In between his journeys he returns three times to his mistress – who ultimately refuses to help – and to his patriarch father, the retired colonel, who demands to see his grandson and who repeatedly claims that everything can be easily solved by hanging 200, later 500, men on Taksim Square.

The film is ultimately about the father’s quest for his son´s salvation, and his gradual realization that there’s something foul going on in the Republic of Turkey. This is an international production, even Elia Kazan (born in Istanbul, also a supporter of Yılmaz Güney) participated.

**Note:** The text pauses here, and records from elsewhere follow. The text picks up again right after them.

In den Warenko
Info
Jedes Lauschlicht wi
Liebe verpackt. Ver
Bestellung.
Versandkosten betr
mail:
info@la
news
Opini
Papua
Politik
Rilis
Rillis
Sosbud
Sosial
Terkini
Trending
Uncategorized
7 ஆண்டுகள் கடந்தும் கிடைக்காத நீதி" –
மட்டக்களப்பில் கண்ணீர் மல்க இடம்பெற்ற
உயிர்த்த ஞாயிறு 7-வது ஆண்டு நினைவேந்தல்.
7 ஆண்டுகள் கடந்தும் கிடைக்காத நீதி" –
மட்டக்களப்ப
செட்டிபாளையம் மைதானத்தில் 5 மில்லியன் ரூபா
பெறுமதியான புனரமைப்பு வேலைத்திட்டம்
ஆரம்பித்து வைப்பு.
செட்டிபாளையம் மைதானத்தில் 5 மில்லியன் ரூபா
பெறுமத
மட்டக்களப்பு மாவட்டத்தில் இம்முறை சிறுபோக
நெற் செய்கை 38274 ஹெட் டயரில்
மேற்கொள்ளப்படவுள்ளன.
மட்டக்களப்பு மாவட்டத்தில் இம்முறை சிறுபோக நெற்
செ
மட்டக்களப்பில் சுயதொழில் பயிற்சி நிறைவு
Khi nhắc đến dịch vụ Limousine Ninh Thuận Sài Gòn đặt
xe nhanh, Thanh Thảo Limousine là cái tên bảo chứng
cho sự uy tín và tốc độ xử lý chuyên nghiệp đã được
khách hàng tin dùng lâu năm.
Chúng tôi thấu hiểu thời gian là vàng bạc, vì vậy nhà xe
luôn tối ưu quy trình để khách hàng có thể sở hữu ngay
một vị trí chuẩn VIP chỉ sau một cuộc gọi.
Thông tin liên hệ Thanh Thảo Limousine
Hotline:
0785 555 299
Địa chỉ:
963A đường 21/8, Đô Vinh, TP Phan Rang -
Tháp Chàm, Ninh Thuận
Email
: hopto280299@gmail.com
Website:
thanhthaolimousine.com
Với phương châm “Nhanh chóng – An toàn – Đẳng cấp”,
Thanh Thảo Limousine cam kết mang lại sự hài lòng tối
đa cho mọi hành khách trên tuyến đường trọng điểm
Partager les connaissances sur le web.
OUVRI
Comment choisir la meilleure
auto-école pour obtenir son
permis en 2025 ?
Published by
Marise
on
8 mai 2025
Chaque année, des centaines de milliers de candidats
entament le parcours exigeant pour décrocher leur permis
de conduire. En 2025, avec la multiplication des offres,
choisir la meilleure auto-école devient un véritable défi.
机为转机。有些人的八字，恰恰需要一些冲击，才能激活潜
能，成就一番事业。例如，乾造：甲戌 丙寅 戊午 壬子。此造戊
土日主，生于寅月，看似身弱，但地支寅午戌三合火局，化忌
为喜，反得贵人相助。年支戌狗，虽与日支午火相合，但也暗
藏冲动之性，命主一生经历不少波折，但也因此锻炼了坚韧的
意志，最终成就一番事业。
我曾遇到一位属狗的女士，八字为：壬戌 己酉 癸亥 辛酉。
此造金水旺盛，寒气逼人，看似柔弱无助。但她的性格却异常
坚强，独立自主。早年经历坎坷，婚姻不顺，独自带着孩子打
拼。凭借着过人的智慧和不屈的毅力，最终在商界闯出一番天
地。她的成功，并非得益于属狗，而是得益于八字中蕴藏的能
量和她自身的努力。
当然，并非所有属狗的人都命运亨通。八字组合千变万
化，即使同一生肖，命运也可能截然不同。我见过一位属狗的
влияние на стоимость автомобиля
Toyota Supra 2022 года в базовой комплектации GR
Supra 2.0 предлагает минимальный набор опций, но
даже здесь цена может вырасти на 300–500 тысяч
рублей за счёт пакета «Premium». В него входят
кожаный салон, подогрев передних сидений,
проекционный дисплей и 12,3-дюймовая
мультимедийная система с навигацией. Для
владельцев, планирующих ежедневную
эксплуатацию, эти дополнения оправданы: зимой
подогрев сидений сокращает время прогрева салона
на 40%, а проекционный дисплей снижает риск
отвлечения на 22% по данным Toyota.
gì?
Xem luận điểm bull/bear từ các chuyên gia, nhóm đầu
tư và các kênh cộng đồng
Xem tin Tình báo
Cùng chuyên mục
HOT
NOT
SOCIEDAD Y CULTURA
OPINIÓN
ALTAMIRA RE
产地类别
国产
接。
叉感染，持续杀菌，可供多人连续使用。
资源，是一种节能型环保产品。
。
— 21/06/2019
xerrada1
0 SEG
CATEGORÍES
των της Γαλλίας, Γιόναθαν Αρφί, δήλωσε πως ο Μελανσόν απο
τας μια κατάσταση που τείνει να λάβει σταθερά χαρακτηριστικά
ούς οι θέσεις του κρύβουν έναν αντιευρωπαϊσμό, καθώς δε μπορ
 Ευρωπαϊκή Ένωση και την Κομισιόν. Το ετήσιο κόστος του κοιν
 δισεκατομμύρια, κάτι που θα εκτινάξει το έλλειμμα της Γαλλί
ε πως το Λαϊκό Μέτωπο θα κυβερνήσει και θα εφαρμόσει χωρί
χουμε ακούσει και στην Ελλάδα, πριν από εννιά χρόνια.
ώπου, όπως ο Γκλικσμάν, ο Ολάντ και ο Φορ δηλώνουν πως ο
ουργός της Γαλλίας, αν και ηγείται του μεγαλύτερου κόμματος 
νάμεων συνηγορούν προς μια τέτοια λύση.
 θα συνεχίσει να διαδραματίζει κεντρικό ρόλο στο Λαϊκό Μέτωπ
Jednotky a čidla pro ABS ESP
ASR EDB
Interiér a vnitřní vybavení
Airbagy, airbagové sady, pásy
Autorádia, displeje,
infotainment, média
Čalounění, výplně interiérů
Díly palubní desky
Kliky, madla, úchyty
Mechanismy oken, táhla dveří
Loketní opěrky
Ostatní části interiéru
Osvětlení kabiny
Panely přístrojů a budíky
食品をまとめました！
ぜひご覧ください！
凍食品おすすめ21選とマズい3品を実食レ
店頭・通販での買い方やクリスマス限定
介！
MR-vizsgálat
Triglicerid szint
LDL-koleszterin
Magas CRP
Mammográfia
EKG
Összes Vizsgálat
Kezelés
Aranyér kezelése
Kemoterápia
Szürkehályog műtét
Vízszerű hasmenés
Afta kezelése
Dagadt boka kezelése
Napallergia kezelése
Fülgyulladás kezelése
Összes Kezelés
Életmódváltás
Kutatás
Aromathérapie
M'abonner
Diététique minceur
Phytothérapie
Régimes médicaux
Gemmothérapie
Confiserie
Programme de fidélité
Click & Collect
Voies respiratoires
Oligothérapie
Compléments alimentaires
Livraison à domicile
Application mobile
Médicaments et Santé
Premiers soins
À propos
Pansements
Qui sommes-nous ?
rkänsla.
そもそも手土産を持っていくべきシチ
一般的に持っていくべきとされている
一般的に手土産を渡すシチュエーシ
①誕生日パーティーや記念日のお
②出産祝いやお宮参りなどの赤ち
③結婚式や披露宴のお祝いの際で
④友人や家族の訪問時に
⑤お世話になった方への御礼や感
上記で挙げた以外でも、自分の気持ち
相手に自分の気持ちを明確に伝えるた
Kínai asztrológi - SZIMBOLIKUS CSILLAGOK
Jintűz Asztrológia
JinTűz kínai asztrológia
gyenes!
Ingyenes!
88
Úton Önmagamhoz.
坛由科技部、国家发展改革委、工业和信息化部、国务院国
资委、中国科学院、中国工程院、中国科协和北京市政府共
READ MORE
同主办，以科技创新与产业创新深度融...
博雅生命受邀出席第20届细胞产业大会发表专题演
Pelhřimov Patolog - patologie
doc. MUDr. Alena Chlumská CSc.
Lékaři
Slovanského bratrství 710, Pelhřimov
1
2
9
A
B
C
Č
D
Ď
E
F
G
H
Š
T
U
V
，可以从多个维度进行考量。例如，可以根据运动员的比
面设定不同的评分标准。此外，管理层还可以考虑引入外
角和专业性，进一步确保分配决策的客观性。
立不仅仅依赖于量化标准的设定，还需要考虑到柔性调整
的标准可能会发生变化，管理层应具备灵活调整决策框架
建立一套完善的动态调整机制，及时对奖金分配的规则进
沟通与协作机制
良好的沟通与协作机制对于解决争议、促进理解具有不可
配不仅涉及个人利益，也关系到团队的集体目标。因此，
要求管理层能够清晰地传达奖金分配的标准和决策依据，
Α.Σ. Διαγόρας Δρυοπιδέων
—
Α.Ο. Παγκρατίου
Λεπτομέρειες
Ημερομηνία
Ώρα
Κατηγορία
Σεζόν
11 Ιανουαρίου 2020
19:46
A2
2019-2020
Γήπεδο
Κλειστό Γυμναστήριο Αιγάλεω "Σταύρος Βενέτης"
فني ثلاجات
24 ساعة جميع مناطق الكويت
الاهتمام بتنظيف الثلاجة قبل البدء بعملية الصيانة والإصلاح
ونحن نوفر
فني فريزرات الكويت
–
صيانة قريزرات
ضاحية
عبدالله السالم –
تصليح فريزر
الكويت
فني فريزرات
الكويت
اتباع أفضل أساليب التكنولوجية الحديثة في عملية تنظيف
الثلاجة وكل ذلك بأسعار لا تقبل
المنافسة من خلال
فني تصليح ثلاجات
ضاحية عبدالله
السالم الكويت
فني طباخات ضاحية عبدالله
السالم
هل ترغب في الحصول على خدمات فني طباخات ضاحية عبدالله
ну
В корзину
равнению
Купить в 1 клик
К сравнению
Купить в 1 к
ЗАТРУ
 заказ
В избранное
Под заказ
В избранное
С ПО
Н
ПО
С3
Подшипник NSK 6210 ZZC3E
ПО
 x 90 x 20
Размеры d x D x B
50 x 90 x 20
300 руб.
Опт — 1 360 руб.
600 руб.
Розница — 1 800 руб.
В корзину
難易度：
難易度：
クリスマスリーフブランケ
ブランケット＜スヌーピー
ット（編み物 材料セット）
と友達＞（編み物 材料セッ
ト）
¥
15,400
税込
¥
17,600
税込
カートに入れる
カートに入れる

Towards the end of the film, one devastating scene follows another. Ali Fırat phones his father who by then has read in the newspaper that Erol killed Murat. The father shouts at Ali Fırat and slams down the receiver. Does the Colonel believe the newspaper story? Does he really condemn Ali for trying to save Erol from the police?

P.S. I now think in this foggy climate mistrust and poison, it is possible that a father – temporarily – and a grandfather could have believed that Erol killed Murat, and that Erol was heavily involved with a right-wing organization.

cast

Rutkay Aziz – Ali Fırat

his two sons
Uğur Polat – Erol
Fikret Kuşkan – Murat (the elder brother, murdered in the beginning)

Aslı Altan – İdil, Murat’s fiancée
Sevtap Parman – Suzan (Ali Fırat’s mistress)

Aytaç Yörükaslan – the skipper Osman Suzer
Menderes Samancılar – the janitor Seyit Efendi

Ülkü Tamer – the District Attourney, a friend of Ali
Eray Özbal ?
– Hüseyin Altın, the false suspect
Kenan Pars ?

Erdal Özyağcılar – Muhtar ?
Oğuz Fırıldak – the hitchhiker ?
and as guest Elia Kazan – the old man playing tavla in the café
(who in the screenshot is about to whisper something into Ali Fırat´s ear, but we don´t hear what he says.)

The film is available in low quality VCD format, English fan subtitles exist.